Birth Date: | 11 April 1855 |
Death Date: | 23 July 1900 |
Birth Place: | Sidmouth, Devon |
Branch: | British Army |
Unit: | 5th Dragoon Guards 1st Devon Yeomanry Cavalry Royal Sussex Regiment |
Rank: | Major |
Battles: | Second Boer War |
Sir Walter George Barttelot, 2nd Baronet, (11 April 1855 – 23 July 1900) was of the Barttelot Baronetcy and son of Sir Walter Barttelot, 1st Baronet.[1]
Barttelot was born on 11 April 1855, the first son of Sir Walter Barttelot, 1st Baronet and Harriet Musgrave. His younger brother, Major Edmund Musgrave Barttelot (1859–1888), was an army officer in the Royal Fusiliers who was killed in the Congo, Africa in 1888, while Commander of the rear column of the Emin Pasha Relief Expedition.[2] Their sister was Dame Edith Sclater, DBE (1856–1927).[3]
He was educated at Eton College and subsequently served for some years in the 5th Dragoon Guards, in which he attained the rank of captain, retiring in 1879.[4]
In 1880, he was appointed captain in the 1st Devon Yeomanry Cavalry, and in 1886, captain and honorary major in the 2nd Volunteer Battalion, Royal Sussex Regiment.[4] [5] He was appointed CB in the 1892 New Year Honours.
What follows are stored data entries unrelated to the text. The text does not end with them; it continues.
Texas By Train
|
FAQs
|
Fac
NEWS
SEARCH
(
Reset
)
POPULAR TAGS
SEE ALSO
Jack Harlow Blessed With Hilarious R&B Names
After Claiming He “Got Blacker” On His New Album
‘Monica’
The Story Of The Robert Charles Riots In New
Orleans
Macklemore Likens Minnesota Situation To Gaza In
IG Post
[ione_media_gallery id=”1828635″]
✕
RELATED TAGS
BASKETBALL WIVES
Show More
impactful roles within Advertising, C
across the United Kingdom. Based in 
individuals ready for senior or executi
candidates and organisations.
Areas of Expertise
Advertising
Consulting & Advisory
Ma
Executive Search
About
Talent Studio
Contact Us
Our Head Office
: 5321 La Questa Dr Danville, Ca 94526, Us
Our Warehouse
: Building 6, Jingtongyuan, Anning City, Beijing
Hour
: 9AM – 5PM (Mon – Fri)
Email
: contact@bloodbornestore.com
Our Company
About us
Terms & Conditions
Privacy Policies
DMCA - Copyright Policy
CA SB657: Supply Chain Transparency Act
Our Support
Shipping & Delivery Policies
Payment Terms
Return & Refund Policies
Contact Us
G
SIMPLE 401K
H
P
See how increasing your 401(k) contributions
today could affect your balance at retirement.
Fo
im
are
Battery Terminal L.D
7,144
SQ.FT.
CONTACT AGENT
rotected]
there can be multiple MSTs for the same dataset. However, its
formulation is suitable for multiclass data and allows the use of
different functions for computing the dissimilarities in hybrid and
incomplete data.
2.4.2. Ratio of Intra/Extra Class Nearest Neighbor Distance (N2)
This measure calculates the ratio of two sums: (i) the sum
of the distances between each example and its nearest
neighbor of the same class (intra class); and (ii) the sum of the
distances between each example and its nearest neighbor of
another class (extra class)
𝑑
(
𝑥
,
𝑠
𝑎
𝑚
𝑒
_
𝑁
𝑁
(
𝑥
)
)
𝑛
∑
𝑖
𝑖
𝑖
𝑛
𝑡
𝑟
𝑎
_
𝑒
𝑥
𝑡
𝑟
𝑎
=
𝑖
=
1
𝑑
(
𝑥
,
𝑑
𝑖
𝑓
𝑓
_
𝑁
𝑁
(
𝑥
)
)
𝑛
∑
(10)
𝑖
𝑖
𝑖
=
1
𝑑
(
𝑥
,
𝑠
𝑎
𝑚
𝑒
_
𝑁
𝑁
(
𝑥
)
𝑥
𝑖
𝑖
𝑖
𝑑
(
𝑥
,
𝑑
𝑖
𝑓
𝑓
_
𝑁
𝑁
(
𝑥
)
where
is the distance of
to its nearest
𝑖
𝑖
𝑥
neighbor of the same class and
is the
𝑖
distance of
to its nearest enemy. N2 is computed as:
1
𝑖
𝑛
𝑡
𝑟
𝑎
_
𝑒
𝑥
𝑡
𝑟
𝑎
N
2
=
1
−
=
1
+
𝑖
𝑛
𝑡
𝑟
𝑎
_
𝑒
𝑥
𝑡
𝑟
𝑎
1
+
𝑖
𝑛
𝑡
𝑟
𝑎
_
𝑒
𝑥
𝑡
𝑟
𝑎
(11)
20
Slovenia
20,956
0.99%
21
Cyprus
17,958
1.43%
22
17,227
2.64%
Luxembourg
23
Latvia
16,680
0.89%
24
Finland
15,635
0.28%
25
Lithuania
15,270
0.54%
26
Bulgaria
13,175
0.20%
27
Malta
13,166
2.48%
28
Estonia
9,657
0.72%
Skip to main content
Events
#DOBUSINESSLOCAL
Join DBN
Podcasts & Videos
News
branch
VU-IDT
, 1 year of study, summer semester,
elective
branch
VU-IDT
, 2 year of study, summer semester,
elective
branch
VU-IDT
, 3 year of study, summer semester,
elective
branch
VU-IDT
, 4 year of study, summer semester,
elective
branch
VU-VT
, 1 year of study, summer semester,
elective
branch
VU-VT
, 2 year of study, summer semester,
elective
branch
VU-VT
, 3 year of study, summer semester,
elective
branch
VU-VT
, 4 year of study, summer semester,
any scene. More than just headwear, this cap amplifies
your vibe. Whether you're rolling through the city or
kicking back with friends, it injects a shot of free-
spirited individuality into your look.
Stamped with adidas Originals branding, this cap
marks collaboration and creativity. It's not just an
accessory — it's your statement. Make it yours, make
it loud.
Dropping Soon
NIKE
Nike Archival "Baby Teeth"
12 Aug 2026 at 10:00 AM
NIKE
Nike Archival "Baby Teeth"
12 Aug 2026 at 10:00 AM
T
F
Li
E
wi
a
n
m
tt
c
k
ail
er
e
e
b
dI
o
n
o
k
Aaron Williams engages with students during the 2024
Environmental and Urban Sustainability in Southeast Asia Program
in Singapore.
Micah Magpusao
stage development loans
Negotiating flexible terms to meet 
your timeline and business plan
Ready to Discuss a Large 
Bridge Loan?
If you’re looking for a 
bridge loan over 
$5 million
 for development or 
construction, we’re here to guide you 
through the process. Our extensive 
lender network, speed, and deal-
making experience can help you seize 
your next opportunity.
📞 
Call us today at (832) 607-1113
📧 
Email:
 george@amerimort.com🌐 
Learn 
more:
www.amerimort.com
He held the office of Justice of the Peace for Sussex, the office of Justice of the Peace for Devon and was County Councillor for the Western Division of Sussex. He succeeded to the title of 2nd Baronet Barttelot, of Stopham, Sussex on 2 February 1893, after his father died of natural causes on the same day of his second wife's funeral.[1] [6]
Following the outbreak of the Second Boer War in late 1899, Barttelot volunteered for active service and in early March 1900 was granted the temporary rank of captain in the army while serving with the volunteer company of the Royal Sussex Regiment in South Africa. He was killed in action on 23 July 1900 (aged 45) at Retief's Nek, Orange Free State in South Africa.[7] [8]
Barttelot married Georgiana Mary Balfour, the only daughter of George Edmond Balfour and Marianna Jowitt of the Manor, Sidmouth, on 3 June 1879.[4] [9] He was survived by his wife and two sons, among whom were:
Barttelot Road, in Horsham, West Sussex, takes its name from the family.[12]